Work to complete |
Render the lines from the start of the records through the line containing "- **Output**: Omzet, kosten" as a numbered list, leaving out blank lines.

Records to process |
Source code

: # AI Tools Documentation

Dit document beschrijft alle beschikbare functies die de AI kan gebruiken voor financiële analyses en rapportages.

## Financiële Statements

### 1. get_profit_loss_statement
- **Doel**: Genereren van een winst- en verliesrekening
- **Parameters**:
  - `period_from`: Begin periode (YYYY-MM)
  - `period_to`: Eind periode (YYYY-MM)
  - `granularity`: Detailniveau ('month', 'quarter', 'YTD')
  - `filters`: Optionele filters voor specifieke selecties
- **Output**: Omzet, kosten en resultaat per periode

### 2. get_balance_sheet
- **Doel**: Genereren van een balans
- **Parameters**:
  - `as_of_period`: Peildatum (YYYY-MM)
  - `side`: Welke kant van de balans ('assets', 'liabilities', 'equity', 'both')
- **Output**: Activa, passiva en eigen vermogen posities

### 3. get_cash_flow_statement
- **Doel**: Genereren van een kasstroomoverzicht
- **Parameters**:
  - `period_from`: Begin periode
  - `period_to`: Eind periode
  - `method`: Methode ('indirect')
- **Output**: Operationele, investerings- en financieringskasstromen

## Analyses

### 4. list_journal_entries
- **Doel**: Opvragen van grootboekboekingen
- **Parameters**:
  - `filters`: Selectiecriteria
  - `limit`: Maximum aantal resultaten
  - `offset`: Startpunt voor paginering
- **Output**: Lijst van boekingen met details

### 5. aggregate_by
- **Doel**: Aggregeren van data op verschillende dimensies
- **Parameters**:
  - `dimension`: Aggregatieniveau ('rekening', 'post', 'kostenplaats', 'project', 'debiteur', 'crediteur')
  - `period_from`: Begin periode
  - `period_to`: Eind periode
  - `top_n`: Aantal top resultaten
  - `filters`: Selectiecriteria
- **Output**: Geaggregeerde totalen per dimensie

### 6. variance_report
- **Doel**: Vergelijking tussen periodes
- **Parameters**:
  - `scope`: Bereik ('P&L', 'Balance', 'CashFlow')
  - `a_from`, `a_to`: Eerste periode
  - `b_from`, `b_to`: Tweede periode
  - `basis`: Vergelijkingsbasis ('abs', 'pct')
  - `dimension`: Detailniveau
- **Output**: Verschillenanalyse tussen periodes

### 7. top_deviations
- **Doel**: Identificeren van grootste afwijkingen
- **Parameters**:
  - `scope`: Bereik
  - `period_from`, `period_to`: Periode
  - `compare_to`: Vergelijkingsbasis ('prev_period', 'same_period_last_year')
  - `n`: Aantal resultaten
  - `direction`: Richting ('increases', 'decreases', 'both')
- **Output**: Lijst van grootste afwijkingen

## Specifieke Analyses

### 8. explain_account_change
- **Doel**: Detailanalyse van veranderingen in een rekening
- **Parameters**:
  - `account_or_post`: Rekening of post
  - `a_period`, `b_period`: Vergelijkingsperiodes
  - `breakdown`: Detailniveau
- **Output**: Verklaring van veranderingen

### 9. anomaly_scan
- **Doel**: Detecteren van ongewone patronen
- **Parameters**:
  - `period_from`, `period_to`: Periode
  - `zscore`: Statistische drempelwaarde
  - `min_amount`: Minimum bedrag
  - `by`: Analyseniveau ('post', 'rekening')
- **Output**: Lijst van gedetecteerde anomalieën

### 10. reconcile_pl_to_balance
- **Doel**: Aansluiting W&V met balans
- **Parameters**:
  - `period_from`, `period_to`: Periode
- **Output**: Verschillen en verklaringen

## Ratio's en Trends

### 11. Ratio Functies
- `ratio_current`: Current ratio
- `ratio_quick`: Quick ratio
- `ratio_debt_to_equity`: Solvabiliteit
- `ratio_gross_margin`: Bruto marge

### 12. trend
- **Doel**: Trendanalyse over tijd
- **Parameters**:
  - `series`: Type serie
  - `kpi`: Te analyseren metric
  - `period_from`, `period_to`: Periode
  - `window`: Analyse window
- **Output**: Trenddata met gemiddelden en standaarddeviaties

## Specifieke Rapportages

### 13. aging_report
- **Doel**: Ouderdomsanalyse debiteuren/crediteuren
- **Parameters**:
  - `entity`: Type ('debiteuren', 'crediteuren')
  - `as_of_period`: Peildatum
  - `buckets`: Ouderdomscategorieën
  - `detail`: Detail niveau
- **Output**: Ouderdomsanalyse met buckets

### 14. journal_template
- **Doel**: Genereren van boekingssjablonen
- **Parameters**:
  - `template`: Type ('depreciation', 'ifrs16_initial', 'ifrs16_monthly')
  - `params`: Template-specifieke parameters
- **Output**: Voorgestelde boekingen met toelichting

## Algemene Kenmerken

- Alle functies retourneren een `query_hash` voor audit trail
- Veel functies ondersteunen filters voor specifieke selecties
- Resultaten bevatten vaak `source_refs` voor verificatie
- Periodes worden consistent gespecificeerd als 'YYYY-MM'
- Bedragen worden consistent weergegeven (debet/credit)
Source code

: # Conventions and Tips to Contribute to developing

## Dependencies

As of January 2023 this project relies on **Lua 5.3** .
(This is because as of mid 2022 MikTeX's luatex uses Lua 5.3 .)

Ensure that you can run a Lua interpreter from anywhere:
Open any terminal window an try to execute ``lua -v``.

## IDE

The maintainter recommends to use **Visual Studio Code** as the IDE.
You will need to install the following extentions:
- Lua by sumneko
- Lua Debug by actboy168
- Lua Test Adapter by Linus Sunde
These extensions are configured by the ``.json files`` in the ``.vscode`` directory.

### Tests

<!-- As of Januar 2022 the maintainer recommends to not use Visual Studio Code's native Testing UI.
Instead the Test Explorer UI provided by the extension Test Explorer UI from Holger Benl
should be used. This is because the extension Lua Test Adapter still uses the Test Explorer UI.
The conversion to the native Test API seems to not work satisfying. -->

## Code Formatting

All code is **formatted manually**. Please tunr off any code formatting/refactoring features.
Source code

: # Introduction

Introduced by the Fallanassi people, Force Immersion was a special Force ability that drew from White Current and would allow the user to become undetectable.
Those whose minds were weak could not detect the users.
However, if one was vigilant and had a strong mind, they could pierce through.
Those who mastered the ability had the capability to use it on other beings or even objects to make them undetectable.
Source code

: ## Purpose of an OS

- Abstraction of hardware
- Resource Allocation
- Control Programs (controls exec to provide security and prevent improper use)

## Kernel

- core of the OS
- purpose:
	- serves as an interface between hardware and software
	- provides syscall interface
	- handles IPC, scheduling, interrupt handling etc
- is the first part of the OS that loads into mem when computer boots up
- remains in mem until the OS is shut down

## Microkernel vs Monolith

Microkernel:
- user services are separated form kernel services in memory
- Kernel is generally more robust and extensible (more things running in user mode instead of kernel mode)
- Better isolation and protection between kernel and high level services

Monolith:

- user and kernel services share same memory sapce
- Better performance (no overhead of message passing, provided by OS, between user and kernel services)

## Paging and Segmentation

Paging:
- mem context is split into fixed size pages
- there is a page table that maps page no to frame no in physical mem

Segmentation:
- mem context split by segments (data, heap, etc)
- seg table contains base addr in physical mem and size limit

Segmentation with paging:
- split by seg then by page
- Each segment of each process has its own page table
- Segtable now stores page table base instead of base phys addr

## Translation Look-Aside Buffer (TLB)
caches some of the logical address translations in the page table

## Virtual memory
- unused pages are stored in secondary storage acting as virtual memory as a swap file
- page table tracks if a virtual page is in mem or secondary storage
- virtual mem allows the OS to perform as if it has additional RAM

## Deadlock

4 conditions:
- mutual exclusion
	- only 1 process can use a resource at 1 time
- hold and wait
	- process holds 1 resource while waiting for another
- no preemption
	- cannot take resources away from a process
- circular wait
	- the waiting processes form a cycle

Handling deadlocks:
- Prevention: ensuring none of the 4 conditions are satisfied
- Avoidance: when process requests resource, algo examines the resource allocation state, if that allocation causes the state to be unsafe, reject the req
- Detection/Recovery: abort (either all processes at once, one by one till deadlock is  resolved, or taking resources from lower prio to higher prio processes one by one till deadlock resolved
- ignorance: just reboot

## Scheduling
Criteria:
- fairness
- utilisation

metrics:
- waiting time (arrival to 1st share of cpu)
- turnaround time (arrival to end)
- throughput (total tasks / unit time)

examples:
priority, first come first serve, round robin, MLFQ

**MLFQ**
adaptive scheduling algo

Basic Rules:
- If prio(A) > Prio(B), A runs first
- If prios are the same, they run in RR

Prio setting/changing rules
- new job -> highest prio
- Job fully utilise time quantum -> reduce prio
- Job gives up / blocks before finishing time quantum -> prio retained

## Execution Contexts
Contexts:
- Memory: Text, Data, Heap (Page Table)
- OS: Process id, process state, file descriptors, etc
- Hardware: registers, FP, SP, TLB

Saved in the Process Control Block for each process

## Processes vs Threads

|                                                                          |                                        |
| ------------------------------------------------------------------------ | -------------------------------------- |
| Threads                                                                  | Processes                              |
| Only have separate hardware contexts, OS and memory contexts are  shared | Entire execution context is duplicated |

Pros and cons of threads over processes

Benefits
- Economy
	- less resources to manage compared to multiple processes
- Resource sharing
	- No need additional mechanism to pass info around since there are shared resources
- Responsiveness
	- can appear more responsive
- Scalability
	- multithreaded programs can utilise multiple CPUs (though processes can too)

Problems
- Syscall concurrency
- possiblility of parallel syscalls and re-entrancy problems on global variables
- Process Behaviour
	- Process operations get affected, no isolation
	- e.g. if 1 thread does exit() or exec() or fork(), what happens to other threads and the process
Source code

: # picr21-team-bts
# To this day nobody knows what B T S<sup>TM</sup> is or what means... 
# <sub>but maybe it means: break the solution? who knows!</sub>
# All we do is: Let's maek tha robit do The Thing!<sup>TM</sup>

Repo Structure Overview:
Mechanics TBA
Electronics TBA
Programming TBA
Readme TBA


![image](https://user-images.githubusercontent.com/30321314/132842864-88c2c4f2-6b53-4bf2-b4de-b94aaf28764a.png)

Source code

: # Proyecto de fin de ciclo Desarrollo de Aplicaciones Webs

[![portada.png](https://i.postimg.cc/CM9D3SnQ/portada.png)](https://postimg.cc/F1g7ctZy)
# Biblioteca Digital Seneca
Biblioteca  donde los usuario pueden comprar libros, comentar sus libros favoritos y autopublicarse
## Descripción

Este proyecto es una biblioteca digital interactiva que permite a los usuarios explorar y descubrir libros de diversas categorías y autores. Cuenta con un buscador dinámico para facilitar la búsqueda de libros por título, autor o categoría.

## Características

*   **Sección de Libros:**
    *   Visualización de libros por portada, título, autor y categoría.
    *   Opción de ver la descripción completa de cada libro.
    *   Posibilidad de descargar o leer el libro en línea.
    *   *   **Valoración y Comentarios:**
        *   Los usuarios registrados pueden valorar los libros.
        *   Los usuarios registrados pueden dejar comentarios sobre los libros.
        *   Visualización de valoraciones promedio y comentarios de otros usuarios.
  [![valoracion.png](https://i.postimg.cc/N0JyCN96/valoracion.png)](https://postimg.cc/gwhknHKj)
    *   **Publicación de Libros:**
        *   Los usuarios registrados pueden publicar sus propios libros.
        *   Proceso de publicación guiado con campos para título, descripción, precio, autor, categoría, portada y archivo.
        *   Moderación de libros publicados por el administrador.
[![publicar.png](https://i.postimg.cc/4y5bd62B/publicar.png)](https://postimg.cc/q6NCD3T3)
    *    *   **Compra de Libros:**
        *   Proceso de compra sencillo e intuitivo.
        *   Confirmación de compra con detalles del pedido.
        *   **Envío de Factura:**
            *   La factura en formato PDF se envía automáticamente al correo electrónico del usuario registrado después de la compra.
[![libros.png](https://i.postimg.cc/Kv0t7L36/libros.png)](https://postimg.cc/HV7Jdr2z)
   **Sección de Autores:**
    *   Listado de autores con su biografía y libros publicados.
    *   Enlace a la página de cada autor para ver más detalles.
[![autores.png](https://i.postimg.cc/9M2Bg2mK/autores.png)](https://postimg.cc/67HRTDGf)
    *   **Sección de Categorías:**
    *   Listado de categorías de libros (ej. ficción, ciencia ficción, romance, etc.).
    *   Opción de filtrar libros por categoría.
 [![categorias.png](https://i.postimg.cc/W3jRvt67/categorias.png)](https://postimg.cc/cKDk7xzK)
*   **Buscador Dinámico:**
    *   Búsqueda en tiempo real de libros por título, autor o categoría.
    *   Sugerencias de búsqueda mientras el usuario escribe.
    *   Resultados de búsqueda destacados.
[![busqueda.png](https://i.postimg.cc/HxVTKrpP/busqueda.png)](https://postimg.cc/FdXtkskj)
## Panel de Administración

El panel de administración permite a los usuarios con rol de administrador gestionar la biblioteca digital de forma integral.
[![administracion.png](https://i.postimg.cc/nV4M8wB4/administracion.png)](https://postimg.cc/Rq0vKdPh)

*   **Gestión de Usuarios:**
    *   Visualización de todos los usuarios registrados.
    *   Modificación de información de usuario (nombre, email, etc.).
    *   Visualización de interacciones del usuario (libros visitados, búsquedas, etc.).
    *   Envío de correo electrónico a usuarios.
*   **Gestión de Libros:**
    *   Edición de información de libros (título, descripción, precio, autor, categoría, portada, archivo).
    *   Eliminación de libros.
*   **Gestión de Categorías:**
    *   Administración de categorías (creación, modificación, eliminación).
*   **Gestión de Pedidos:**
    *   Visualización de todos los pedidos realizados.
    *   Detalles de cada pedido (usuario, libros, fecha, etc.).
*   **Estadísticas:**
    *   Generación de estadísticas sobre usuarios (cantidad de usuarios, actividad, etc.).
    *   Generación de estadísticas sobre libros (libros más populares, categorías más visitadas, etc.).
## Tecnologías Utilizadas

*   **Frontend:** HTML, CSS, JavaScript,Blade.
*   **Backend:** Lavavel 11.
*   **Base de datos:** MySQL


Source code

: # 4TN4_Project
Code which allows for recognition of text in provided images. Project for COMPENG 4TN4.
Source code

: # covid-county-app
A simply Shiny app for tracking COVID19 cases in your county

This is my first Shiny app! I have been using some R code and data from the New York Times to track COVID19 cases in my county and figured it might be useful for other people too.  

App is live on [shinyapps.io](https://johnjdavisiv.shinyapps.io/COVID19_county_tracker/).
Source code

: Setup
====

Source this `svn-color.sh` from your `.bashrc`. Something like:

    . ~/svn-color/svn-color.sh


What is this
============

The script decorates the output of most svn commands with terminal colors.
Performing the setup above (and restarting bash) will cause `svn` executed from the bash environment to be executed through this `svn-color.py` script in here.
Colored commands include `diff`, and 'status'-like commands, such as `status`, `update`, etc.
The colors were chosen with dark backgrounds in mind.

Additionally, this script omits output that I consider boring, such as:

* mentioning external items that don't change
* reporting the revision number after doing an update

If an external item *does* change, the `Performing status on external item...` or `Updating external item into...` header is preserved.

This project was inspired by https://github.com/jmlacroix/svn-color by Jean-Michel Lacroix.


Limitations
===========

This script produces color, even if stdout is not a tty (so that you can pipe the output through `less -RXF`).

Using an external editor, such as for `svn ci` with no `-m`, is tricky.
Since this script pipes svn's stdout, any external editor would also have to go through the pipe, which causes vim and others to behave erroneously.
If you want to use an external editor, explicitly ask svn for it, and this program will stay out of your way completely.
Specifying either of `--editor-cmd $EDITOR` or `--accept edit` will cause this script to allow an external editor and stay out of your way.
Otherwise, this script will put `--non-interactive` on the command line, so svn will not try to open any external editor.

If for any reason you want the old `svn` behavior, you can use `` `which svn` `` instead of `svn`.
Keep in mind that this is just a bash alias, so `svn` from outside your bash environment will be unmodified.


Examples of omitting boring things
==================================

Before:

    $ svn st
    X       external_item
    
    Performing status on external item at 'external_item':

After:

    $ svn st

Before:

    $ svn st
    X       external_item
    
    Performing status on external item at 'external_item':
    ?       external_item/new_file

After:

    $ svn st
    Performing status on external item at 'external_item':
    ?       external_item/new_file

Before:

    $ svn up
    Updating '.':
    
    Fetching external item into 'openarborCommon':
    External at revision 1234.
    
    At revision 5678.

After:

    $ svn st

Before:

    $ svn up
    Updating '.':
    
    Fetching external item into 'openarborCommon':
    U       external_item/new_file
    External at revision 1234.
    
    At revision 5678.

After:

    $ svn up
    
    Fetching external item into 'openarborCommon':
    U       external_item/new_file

Exercise answer |
1. Source code
2. : # AI Tools Documentation
3. Dit document beschrijft alle beschikbare functies die de AI kan gebruiken voor financiële analyses en rapportages.
4. ## Financiële Statements
5. ### 1. get_profit_loss_statement
6. - **Doel**: Genereren van een winst- en verliesrekening
7. - **Parameters**:
8.   - `period_from`: Begin periode (YYYY-MM)
9.   - `period_to`: Eind periode (YYYY-MM)
10.   - `granularity`: Detailniveau ('month', 'quarter', 'YTD')
11.   - `filters`: Optionele filters voor specifieke selecties
12. - **Output**: Omzet, kosten en resultaat per periode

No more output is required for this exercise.